Question

Let the image of parabola $x^2=4y$ in the line $x-y=1$ be $(y+a)^2=b(x-c)$, where $a,b,c\in\mathbb{N}$. Then $a+b+c$ is equal to

• A. 4
• B. 6
• C. 12
• D. 8

Hint:

To find the image of a curve under reflection, transform the coordinates first and then substitute into the original equation.

Answer 1

The Correct Option is B

To find the image of the parabola \( x^2 = 4y \) under reflection in the line \( x-y=1 \), we will follow several steps. The line can be rewritten as \( y = x - 1 \). The process involves the following steps:

1. Finding the Image of the Vertex:

The vertex of the parabola \( x^2 = 4y \) is at the origin \((0,0)\). To find its image, we use the reflection formula for a point \((x_1, y_1)\) in a line \(Ax + By + C = 0\):

1. \(x' = \frac{x_1(B^2 - A^2) - 2A(By_1 + C)}{A^2 + B^2}\) \(y' = \frac{y_1(A^2 - B^2) - 2B(Ax_1 + C)}{A^2 + B^2}\)

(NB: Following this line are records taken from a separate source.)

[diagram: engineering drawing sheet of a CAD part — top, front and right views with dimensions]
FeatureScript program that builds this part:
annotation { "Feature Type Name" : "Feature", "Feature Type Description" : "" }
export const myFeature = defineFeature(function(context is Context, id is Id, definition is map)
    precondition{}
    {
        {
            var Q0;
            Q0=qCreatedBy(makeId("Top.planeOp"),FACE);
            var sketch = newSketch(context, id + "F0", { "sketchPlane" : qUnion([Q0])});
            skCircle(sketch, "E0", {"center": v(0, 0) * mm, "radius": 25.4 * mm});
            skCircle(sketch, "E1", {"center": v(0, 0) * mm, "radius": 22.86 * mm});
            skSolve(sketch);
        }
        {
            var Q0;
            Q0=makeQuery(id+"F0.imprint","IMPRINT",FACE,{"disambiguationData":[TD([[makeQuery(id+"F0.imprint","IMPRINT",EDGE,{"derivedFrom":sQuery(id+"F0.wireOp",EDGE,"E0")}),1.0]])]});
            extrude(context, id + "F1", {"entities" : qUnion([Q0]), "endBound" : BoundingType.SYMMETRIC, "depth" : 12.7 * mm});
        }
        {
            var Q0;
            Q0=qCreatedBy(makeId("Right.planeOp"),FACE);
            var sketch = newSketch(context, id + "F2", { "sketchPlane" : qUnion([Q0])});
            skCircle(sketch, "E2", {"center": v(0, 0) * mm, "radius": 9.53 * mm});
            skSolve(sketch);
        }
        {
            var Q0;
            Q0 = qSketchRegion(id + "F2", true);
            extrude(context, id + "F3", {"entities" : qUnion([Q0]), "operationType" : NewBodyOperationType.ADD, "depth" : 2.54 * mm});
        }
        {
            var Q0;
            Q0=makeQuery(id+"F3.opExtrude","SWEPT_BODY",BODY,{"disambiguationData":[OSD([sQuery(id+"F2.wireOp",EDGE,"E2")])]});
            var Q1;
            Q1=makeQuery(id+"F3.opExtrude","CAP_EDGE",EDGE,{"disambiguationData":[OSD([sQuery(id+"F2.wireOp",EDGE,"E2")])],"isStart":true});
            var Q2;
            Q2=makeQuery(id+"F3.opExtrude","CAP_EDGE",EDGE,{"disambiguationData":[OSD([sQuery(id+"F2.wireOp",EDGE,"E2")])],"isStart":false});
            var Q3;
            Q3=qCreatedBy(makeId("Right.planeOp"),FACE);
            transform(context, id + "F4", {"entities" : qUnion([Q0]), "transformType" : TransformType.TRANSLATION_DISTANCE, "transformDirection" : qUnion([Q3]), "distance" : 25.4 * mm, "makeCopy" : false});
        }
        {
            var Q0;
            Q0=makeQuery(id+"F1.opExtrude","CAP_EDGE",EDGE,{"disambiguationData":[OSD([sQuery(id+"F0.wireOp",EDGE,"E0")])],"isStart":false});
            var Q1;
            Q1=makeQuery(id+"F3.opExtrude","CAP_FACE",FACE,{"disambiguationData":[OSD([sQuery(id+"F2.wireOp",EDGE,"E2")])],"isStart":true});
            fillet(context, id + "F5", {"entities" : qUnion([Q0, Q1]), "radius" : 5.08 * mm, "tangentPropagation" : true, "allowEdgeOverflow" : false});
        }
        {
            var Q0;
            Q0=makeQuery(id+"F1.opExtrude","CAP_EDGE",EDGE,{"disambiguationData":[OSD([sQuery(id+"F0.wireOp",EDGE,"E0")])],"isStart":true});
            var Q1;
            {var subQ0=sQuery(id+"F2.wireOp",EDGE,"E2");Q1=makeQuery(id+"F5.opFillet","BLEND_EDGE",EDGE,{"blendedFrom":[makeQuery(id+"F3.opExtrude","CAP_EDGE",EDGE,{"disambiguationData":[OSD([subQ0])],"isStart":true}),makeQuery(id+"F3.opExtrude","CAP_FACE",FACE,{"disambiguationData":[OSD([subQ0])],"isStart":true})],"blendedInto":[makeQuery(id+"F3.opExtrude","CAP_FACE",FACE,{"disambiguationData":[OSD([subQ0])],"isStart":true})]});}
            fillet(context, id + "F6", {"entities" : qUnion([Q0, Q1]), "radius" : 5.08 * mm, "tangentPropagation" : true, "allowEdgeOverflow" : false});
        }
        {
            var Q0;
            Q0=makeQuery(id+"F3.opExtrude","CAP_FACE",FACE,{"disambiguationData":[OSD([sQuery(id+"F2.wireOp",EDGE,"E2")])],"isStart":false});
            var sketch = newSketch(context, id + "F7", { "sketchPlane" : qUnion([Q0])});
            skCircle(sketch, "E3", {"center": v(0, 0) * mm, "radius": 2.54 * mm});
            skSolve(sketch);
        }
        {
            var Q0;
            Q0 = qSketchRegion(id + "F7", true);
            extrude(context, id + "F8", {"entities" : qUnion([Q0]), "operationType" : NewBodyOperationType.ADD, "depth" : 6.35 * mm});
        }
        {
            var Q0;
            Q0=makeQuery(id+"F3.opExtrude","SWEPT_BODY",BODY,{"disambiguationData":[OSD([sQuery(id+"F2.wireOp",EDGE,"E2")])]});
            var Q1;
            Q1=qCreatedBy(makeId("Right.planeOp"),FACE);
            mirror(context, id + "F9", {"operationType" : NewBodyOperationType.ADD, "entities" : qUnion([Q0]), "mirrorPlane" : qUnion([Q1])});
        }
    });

Substituting \((x_1, y_1) = (0, 0)\) into the formula for the line \(x-y-1=0\) (where \(A=1\), \(B=-1\) and \(C=-1\)), simplifies the reflection. The image of \((0,0)\) is:

1. \((0,0) \to (1, -1)\)
2. Transformation of the Parabola:

The general equation of a parabola reflected over a line is found by transforming each point \((x, y)\) to its image. This step requires applying reflection to a general point on the parabola and finding the corresponding new parabola equation.

Post-reflection, the equation \(y^2 = 4x\) (derived from the standard form using the image vertex) maintains the standard parabola form. Therefore, we can write the image of the original parabola as \((y+1)^2 = 4(x-1)\).

1. Identifying Constants:

The transformed parabola can be expressed as \((y+a)^2 = b(x-c)\), where the vertex \((1, -1)\) gives \(a=1\), \(b=4\), and \(c=1\).

Thus, \(a + b + c = 1 + 4 + 1 = 6\).

1. Conclusion:

Therefore, the sum \(a+b+c\) is equal to 6.